Competitive Pay for Private Companies
Given the controversy surrounding executive pay, private companies may be relieved that their compensation packages are protected from the glare of public disclosure. But private company pay packages also may be failing to attract the right sort of attention.
Executive compensation plans at private entities may be falling short for two reasons. First, they often fail to attract and retain top executive talent because their size and structure don't quite measure up to the incentive compensation packages at public companies. Second, private company compensation plans tend to motivate managers to concentrate too much on short-term challenges and too little on long-term success.
By offering managers more opportunities for long-term incentives (LTIs), private companies can fend off those public companies intent on poaching their best and brightest. LTIs can also help private organizations better align executive decision-making with long-term strategic objectives.

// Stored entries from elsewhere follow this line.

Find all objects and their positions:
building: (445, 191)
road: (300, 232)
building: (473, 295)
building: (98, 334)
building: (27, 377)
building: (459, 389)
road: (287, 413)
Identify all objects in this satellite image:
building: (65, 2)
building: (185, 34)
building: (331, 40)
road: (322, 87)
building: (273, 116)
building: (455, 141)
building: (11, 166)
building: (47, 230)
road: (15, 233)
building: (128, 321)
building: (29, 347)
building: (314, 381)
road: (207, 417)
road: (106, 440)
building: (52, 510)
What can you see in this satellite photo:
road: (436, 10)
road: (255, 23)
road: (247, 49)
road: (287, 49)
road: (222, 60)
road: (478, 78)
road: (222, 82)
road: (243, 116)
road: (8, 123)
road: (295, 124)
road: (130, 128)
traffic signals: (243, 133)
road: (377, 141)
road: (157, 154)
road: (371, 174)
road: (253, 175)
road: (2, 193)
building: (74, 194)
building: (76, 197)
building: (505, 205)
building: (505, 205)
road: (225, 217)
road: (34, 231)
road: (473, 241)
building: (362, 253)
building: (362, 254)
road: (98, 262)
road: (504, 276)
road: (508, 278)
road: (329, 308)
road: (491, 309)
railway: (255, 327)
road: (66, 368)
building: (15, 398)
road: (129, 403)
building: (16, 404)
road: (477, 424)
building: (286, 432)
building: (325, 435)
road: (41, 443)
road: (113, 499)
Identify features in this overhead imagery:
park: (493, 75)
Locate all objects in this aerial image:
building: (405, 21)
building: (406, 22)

Shortsightedness and Other Risks
Public companies are well-acquainted with the benefits of properly designed and managed LTI plans; typically, more than 50% of an executive's pay package at large, publicly listed companies consists of LTIs, such as stock awards and stock option grants.

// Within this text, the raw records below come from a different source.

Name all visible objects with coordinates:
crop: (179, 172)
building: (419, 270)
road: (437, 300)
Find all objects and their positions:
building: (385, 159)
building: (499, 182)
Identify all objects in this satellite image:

However, the majority of executive compensation plans among private companies includes only two elements: salary and an annual cash bonus. The bonus is awarded based on whether or not, or the degree to which, an executive meets annual performance goals. Limiting executive pay to only two elements poses several risks.

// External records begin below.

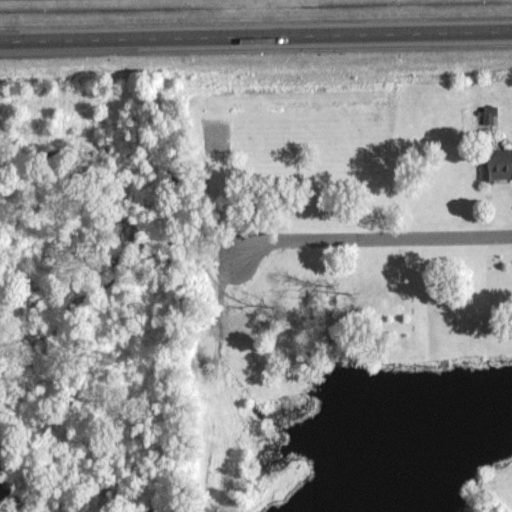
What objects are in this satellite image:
road: (256, 35)
building: (496, 164)
road: (371, 238)
park: (96, 305)
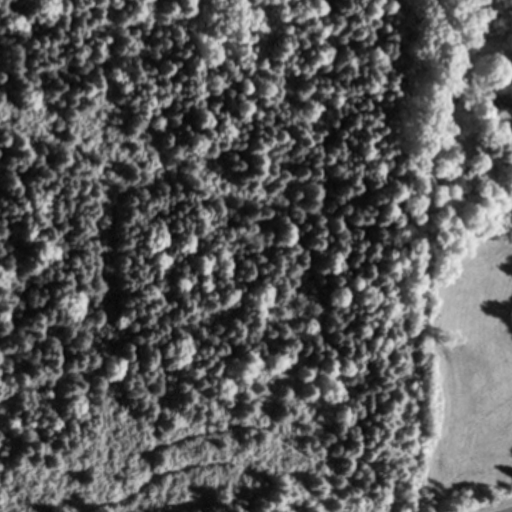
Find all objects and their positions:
building: (498, 92)
building: (498, 96)
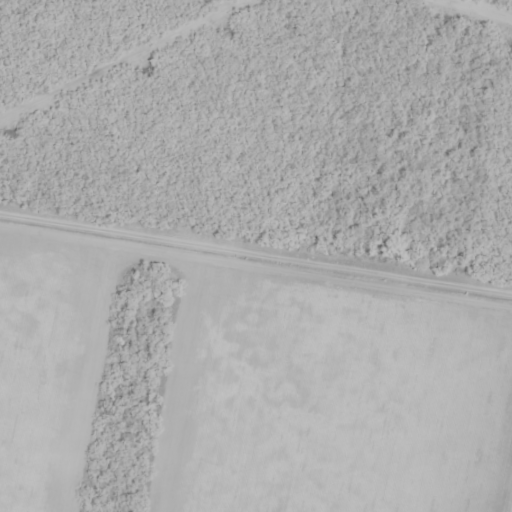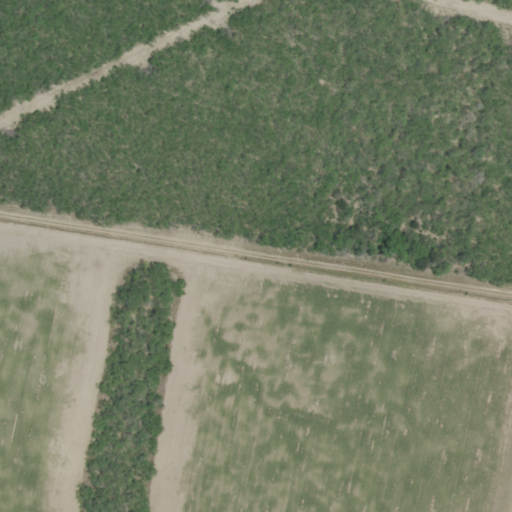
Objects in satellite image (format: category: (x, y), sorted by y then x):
road: (256, 251)
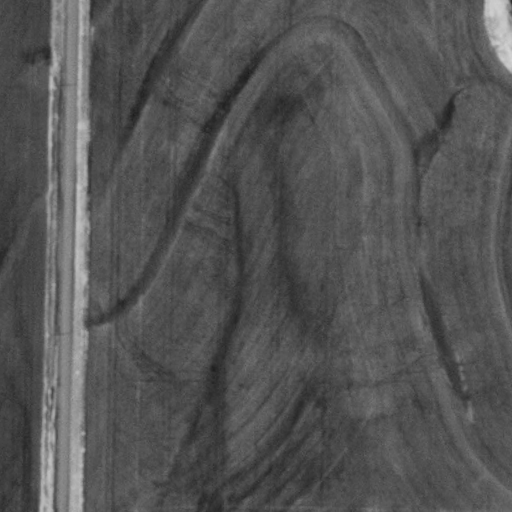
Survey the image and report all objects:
road: (62, 256)
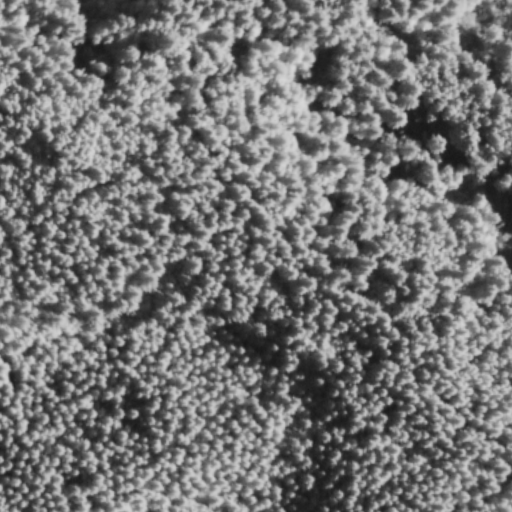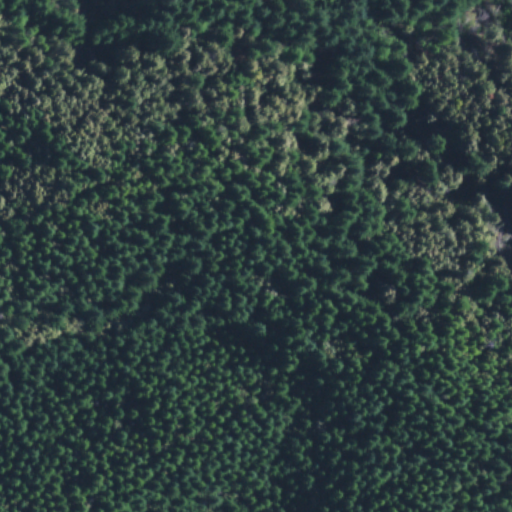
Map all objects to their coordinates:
road: (172, 5)
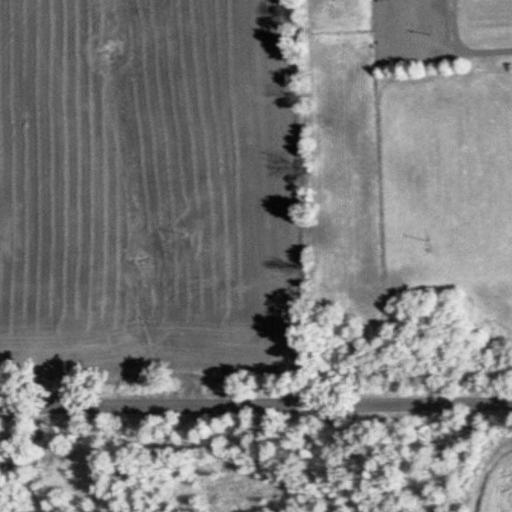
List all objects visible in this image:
road: (256, 401)
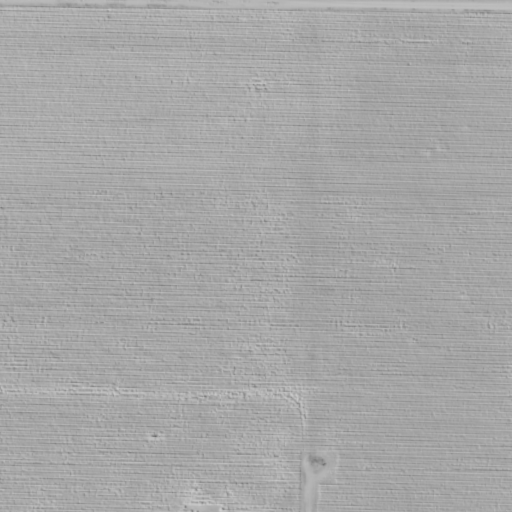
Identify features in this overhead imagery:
road: (302, 256)
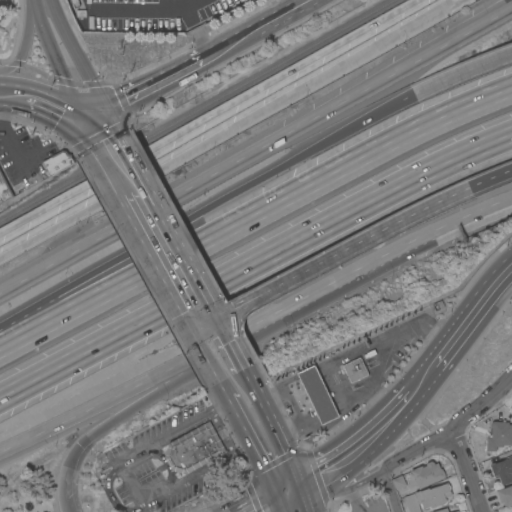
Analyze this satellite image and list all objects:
road: (40, 2)
road: (193, 6)
road: (256, 26)
road: (195, 29)
road: (22, 40)
road: (75, 54)
road: (55, 63)
road: (461, 72)
road: (149, 83)
road: (12, 91)
road: (57, 107)
railway: (195, 109)
traffic signals: (91, 114)
road: (208, 115)
road: (98, 128)
road: (227, 128)
road: (10, 144)
road: (256, 147)
building: (58, 161)
building: (57, 162)
road: (120, 166)
road: (488, 179)
building: (5, 189)
building: (3, 191)
road: (203, 207)
road: (252, 212)
road: (334, 254)
road: (169, 255)
road: (380, 256)
road: (254, 263)
road: (471, 314)
road: (224, 336)
road: (383, 336)
road: (201, 347)
road: (387, 356)
road: (238, 363)
building: (355, 369)
building: (354, 370)
road: (306, 372)
road: (244, 374)
road: (421, 379)
road: (218, 382)
road: (341, 384)
road: (275, 385)
road: (127, 387)
building: (316, 394)
building: (316, 394)
road: (136, 405)
road: (291, 405)
road: (339, 417)
road: (273, 432)
road: (452, 433)
building: (499, 434)
building: (499, 435)
road: (251, 444)
building: (192, 448)
road: (358, 448)
building: (193, 449)
building: (501, 469)
building: (503, 469)
road: (467, 472)
building: (426, 473)
building: (427, 474)
building: (397, 481)
building: (398, 481)
road: (130, 482)
traffic signals: (291, 487)
road: (345, 490)
road: (388, 492)
road: (251, 494)
building: (434, 495)
building: (505, 495)
building: (506, 495)
building: (425, 498)
road: (277, 499)
road: (294, 499)
building: (411, 502)
building: (446, 510)
building: (447, 510)
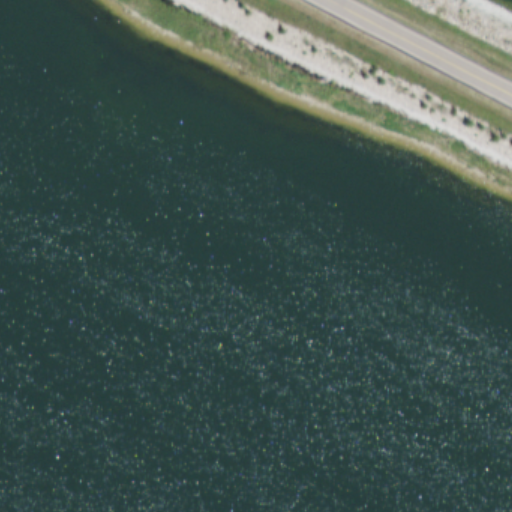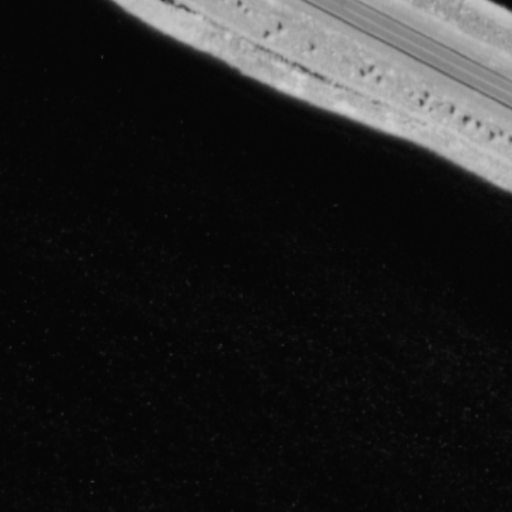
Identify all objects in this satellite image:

First, top prospects and current executives may be lured to organizations where compensation packages contain far more "upside" appeal. An annual cash bonus is often capped according to a predefined limit while equity-based incentives are determined by future stock performance.
Second, annual cash bonuses tend to focus attention squarely on short-term goals, even if those decisions and behaviors thwart the achievement of long-term strategic objectives.
Third, annual cash bonuses rarely cultivate a sense of ownership among recipients; even those who occupy the highest levels of executive management are more likely to behave as employees rather than owners, precisely because they are not owners. That difference can further ingrain a short-term perspective among private company managers who normally have enough trouble carving out time to focus on long-term objectives.
Defining Long-Term Success
To prevent those risks from taking root, private companies can introduce LTI vehicles to their executive compensation plans. To determine which LTI vehicles are best suited to their organization, the leadership team at a private company should answer three questions:
1. What are our most important compensation objectives? An LTI plan can strengthen long-term performance in two ways—by attracting and retaining executive talent and by focusing executive attention on long-term strategy. The temptation will be to assign equal priority to both objectives. If that's truly the case, fine. If not, identify which objective is more important; doing so will have significant implications on the design of the LTI plan.
2. How do we define long-term success? The question has two parts. First, identify length of time—three years, four years, five years?—during which success will be measured. Second, identify how success will be measured: Which performance indicators (e.g., revenue, profitability, market value) will determine whether the incentive is awarded?
3. Who and how much? Which management layers will be eligible to receive LTIs, and how much of their total compensation will consist of an LTI award?
Real Equity, Phantom Equity, or Cash?
Armed with those insights, private company leaders can determine which of the following LTI vehicles best support their compensation strategy. Three examples:
• Real Equity: Executives are granted shares or options in the company that vest over three years; the executives typically realize the value of those shares or options only after an initial public offering or a sale of the company.
• Phantom Equity: Executives are granted units (the value of which is tied to the company's value) that vest over three years; executives are paid (in cash) the value of the units after three years.
• Long-Term Cash: Executives receive a cash bonus tied to a three-year performance target, such as revenue.
Real equity involves giving executives an actual ownership stake in the business. That may be a tough call to make for family-owned businesses where equity is frequently viewed as the nest egg for future generations. However, real equity may be the most effective attraction and retention tool. Plus, it helps cultivate a sense of ownership among employee-shareholders, which can promote a better balance between short- and long-term decision-making.
As its name implies, phantom equity offers the allure of real equity without requiring private company ownership to share their stake and voting rights in the company. Real equity and phantom equity are both determined based on a valuation of the company; however, the valuation of phantom shares is easier and less expensive to determine and can be clearly defined for recipients. Phantom equity is essentially a long-term cash bonus tied to company valuation.
Long-term cash bonuses are generally tied to the organization's achievement of long-term strategic goals (e.g., the achievement of revenue, profitability, and/or market share increases) over a three- to five-year period.
Each of these LTIs has strengths and weaknesses. The trick is to weigh those pros and cons in light of a private company's attraction, retention, and strategic priorities.
Private companies will be more likely to bask in the glow of success if their compensation strategies employ appropriate long-term incentives to attract, retain, and focus the best and brightest executive talent.